La solution, simple mais ingénieuse, pour l'Occident, de garder la main-mise sur l'économie du pays colonisé, a été de continuer à investir dans l'ancienne colonie : armes, médicaments, matériel divers, tout cela est bon. L'ancienne colonie n'ayant pas d'argent pour payer ces produits dont elle a pourtant besoin, elle s'endette, et s'enfonce petit à petit dans les affres de la mondialisation. Ainsi, le peuple colonisé reste dominé économiquement, indirectement physiquement (car dépendant du marché mondial). Reste la culture, pâle nostalgie de journées plus belles, qui, en plus de ne résoudre aucun problème, augmente encore un peu plus la frustration des anciens peuples colonisés.

La révolution culturelle n'est alors intéressante que pour quelques intellectuels, et reste indépendante du contexte historique. La recherche d'identité doit donc être un phénomène plus vaste, qui est l'amorce d'une subtile mécanique de libération. Certains ont parlé de manque d'adaptation, je dirai plutôt ici d'un manque d'une métamorphose nécessaire. Réveiller continuellement l'orgueil d'un peuple dans une mécanique active finit souvent par transformer un mouvement révolutionnaire en mouvement réactionnaire nationaliste. Au contraire, sur fond culturel, la révolution doit se métamorphoser en réel organe de lutte, mais qui se base cette fois sur une conscience de classe éveillée par la révolution culturelle pour avancer vers une indépendance totale.
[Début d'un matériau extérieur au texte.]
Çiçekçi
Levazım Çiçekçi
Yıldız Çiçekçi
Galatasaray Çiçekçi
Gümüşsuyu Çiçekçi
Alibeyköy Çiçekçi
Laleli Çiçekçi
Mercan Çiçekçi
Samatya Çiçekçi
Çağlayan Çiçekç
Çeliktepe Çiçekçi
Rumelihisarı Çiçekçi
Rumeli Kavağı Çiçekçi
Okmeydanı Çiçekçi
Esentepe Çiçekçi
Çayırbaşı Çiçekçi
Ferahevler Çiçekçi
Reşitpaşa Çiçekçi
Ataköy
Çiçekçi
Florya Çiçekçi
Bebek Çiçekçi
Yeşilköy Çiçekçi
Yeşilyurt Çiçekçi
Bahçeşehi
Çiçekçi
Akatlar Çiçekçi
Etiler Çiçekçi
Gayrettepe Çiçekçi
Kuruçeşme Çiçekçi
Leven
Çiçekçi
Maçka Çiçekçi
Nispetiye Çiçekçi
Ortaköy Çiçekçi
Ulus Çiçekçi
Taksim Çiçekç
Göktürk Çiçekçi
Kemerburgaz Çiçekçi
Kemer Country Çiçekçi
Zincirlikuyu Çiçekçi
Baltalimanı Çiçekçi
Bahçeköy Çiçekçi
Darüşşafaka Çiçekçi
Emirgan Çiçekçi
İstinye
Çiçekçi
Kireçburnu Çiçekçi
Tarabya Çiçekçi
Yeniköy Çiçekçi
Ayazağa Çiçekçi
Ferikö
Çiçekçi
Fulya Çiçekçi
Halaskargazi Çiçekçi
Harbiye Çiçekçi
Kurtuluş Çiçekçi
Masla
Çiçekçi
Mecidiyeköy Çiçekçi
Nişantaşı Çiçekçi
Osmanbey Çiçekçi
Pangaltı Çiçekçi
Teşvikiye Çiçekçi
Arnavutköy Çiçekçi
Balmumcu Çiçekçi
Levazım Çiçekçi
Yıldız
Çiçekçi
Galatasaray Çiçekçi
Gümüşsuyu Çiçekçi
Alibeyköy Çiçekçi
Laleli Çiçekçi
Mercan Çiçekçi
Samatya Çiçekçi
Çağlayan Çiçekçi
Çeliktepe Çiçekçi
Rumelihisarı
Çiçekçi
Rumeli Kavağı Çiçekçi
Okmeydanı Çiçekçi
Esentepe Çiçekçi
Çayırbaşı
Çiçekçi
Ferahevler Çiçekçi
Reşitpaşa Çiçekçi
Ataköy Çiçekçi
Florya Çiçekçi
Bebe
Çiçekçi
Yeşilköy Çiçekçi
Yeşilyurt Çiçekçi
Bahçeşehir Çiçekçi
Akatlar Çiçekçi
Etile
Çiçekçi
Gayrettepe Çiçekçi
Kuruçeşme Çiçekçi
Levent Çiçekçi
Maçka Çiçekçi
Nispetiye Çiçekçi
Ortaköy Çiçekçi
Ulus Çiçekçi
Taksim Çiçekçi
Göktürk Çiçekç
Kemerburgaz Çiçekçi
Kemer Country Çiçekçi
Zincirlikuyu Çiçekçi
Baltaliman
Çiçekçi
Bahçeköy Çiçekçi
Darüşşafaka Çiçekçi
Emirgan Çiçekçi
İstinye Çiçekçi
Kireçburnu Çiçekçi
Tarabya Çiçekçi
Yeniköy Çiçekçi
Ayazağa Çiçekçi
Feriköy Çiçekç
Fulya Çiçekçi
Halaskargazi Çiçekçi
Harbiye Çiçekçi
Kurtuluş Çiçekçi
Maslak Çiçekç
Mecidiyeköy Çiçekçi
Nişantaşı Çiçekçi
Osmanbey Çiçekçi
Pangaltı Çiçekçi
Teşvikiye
Bien entendu, ce mouvement doit converger avec des vagues similaires dans les pays voisins, et établir une réelle solidarité, sous peine de voir le mouvement autarcique se voir écrasé par le système mondial. Certains disent que cette route est pleine d'embûches, et qu'on n'arrive à un tel mouvement que par miracle. Ils n'ont pas tort. Senghor avait pourtant là une occasion de le faire.

Le mouvement d'indépendance dans les colonies n'est pas profondément différents des autres mouvements révolutionnaires. Le principe est toujours le même – et peu ont réussi. Le féminisme, le mouvement homosexuel, lé révolution irlandaise, etc. Tous ont échoués parce qu'ils ne se sont pas dépassés. Quand on comprend d'une caractéristique, qu'un rapport de force entre deux classes est le résultat d'un système et de son histoire, alors on comprend aussi que changer une caractéristique précise ne mène qu'à la stigmatisation, et incite le système à entourer, ou plutôt gérer ce problème avec plus d'attention. Ainsi, les populations sont encore plus comprimées dans leur rôle qu'on leur a donné. En somme, on devrait lutter ensemble, faire converger tous les mouvements, qui ne se battent que contre une seule et même chose, en gardant à l'esprit que la somme de plusieurs peuples ne sera jamais égal à la somme de son total.